There is a strong relationship between neural activity associated with new skills and the formation of efficient, myelinated white matter pathways that connect gray matter regions throughout the brain [19]. As a result of this critical interaction, any deviation in the typical formation of white matter pathways will likely contribute to functional impairments [20]. Prior research has demonstrated a link between white matter alterations and language impairment in children with a range of neurodevelopmental disorders, including autism spectrum disorder, dyslexia and other reading disorders, and epilepsy [81,82,83,84]. While research on white matter connectivity in children with DLD is limited, like other neurodevelopmental populations, there seems to be a connection between language impairment and altered white matter volume and diffusivity (movement of water molecules along white matter pathways). Here, we provide an overview of these findings starting with white matter volume changes in DLD as compared to TD and then we turn attention to the diffusivity of white matter tracts involved in language processing within dorsal and ventral regions.

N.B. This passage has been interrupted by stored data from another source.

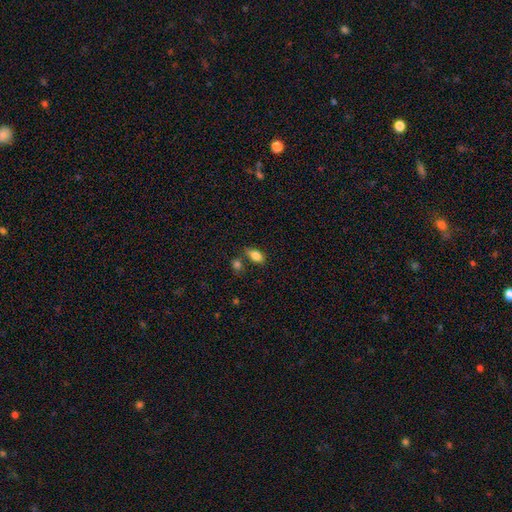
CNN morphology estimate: Smooth or featured? Predicted: smooth (p=0.82). How rounded? Predicted: in between (p=0.86). Merging? Predicted: none (p=0.64).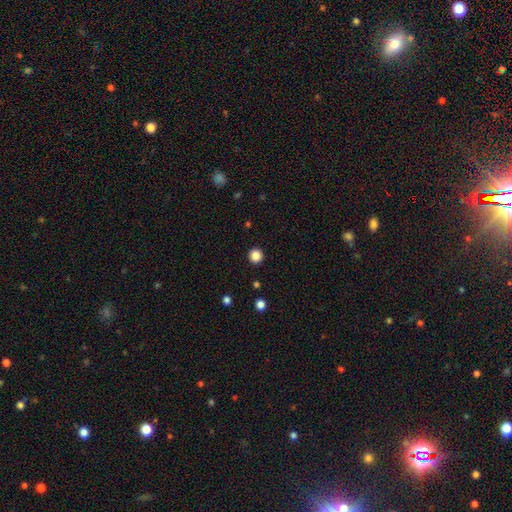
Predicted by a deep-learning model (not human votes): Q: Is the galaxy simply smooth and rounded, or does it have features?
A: smooth — 86%.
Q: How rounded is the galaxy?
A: round — 95%.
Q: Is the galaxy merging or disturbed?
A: none — 93%.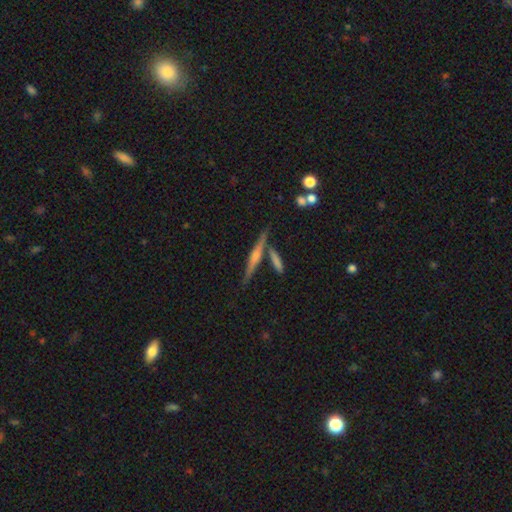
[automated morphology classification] smooth-or-featured: featured or disk: 61% | smooth: 32% | star or artifact: 8%
  disk-edge-on: yes: 96% | no: 4%
    edge-on-bulge: rounded: 55% | none: 26% | boxy: 19%
  merging: none: 74% | merger: 13% | minor disturbance: 10% | major disturbance: 3%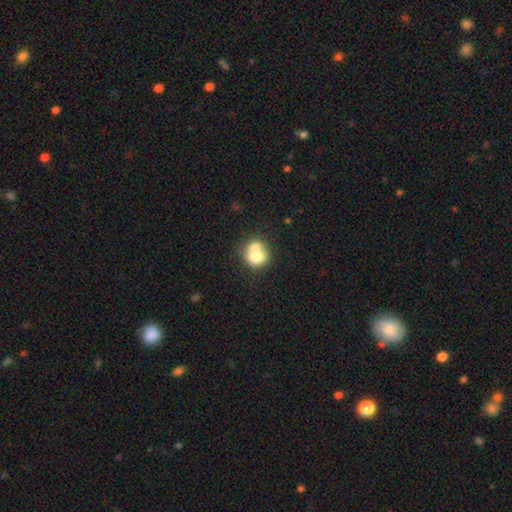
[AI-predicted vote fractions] smooth 71%, featured or disk 20%, star or artifact 9%. Down the decision tree: how rounded — round (59%); merging — merger (60%).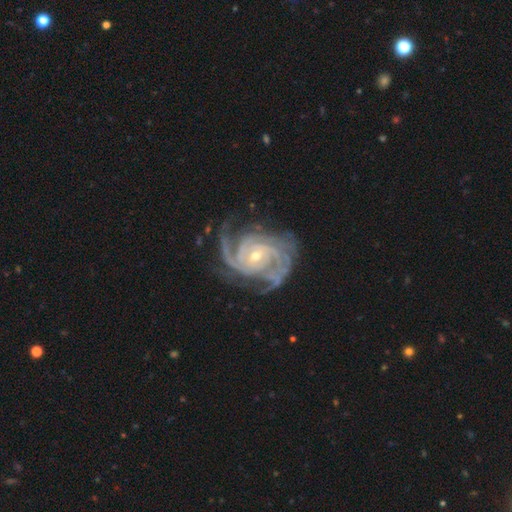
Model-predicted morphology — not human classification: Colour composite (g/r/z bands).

3. Functional Neuroimaging Findings in DLD

Functional magnetic resonance imaging (fMRI) provides researchers (and clinicians) a glimpse into the window of the active brain. The examination of brain activity during specific tasks can inform theories of behavior, in this case, language.

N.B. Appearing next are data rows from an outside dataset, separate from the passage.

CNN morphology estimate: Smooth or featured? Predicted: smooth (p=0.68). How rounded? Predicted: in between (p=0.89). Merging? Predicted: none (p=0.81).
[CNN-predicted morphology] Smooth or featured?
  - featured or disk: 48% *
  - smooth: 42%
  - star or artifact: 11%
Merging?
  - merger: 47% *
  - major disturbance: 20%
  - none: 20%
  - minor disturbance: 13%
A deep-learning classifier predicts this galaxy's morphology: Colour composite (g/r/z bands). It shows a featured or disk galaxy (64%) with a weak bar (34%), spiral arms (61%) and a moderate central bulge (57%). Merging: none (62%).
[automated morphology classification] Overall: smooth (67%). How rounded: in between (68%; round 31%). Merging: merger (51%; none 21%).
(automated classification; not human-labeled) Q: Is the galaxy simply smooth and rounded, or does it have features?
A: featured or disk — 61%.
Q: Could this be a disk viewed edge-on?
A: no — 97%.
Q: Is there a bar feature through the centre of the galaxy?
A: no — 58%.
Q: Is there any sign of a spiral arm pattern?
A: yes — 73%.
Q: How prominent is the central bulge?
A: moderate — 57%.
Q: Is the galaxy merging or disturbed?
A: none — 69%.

3.1. Functional Magnetic Resonance Imaging (fMRI) Studies

Studies investigating functional brain activity in children with DLD using fMRI vary significantly across the tasks that are used and the age ranges studied. However, the general picture suggests that children with DLD differ across activation levels (hypo- and hyper-activation), locations, and laterality patterns of brain activation when compared to typically developing children during language-related tasks. Since fMRI results are largely based on task demands, it is important to understand that different tasks will produce different patterns of activation. However, the goal here is to highlight consistent patterns of regional activation differences across the broader categories of expressive and receptive tasks (though see for a more detailed review of activation patterns across specific tasks). As will become clear from the discussion below, more studies are needed to not only verify results (particularly across a wider range of tasks) but to also explore whether differences in the level, location, or laterality of activation patterns are due to other factors such as maturational changes (as discussed in prior sections).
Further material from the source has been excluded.